Perché il presidente del consiglio ha imposto il segreto sui verbali delle sedute del Comitato tecnico/scientifico nel periodo della quarantena? E perché questa segretezza è stata condivisa anche dal capo della Protezione Civile Angelo Borrelli?
Si tenga conto che proprio in base a questi verbali il Lider Minimo ha adottato tutti i famosi dpcm con cui ha ridotto al lumicino le libertà fondamentali dei cittadini per garantire la tutela della salute pubblica. E le conseguenze sono sotto gli occhi di tutti.
Quando la domanda fu rivolta ai rappresentanti dell’esecutivo la laconica risposta fu: si tratta di dati sensibili.

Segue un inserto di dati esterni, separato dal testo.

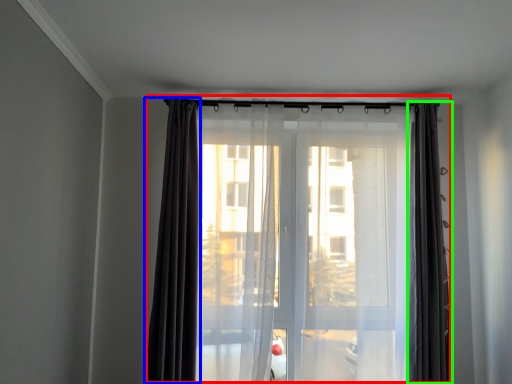
Question: Which object is the closest to the curtain (highlighted by a red box)? Choose among these: curtain (highlighted by a blue box) or curtain (highlighted by a green box).

Choices:
 (A) curtain
 (B) curtain

Answer: (A)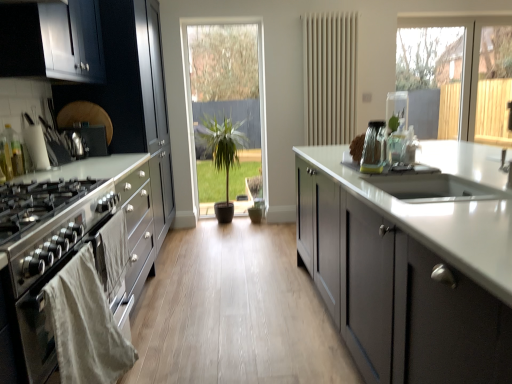
Locate an element on the screen. vacant space in front of green matte plant at center is located at coordinates (224, 233).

La cosa apparve piuttosto strana, specialmente quando il capo della Protezione civile, Angelo Borrelli, durante le sue famose conferenze stampa, quelle dove venivano elencati i numeri dei morti e dei contagiati, aveva più volte eluso la richiesta affermando candidamente che non gli era possibile rendere pubblici i verbali. Tuttavia Borrelli promise che, a emergenza finita, tali atti sarebbero stati resi pubblici. Si tenga conto che neppure tutti gli esponenti del Governo erano al corrente di quanto si diceva nel corso di quelle sedute, tanto che il viceministro della Salute Pierpaolo Sileri, nel corso di un’intervista del maggio scorso, aveva dichiarato stizzito: «Li tengono nascosti anche a me!»
Successivamente tre avvocati, Rocco Mauro Todero, Vincenzo Palumbo e Andrea Pruiti Ciarello, di fronte all’ennesimo rifiuto, hanno voluto vederci chiaro ed hanno fatto ricorso al TAR sostenendo che quegli atti non potevano essere considerati atti sensibili e dovevano essere immediatamente desecretati.
Il Tribunale amministrativo si è espresso lo scorso 22 luglio. Mariangela Caminiti, Ines Simona Immacolata Pisano e Lucia Gizzi, giudici della sezione prima quater del TAR del Lazio, hanno quindi imposto al Governo di rendere pubblici i verbali “incriminati” entro trenta giorni dal pronunciamento.
In sintesi quei verbali avrebbero dovuto essere a disposizione di tutti, e i tre magistrati hanno così giustificato la loro sentenza: «L’Amministrazione ha opposto all’ostensione dei richiamati verbali solo motivi “formali” attinenti alla qualificazione degli stessi come “atti amministrativi generali”, ma non ha opposto ragioni sostanziali attinenti ad esigenze oggettive di segretezza o comunque di riservatezza degli stessi al fine di tutelare differenti e prevalenti interessi pubblici o privati tali da poter ritenere recessivo l’interesse alla trasparenza rispetto a quello della riservatezza».
Non solo. Secondo il Tar, non aveva nemmeno senso la spiegazione di Borrelli per cui sarebbe stato opportuno rendere pubblici i verbali una volta terminata l’emergenza. Una motivazione che viene considerata «illogica» e «contraddittoria». Infine, il collegio giudicante spiega che «deve essere consentito l’accesso ad atti, come i verbali in esame, che indicando i presupposti fattuali per l’adozione dei descritti DPCM, si connotano per un particolare impatto sociale, sui territori e sulla collettività».
In altre parole: la situazione era talmente grave che i cittadini avevano il pieno diritto di sapere per quale motivo, e in base a quali “segreti” le loro libertà fondamentali venivano compresse se non addirittura negate.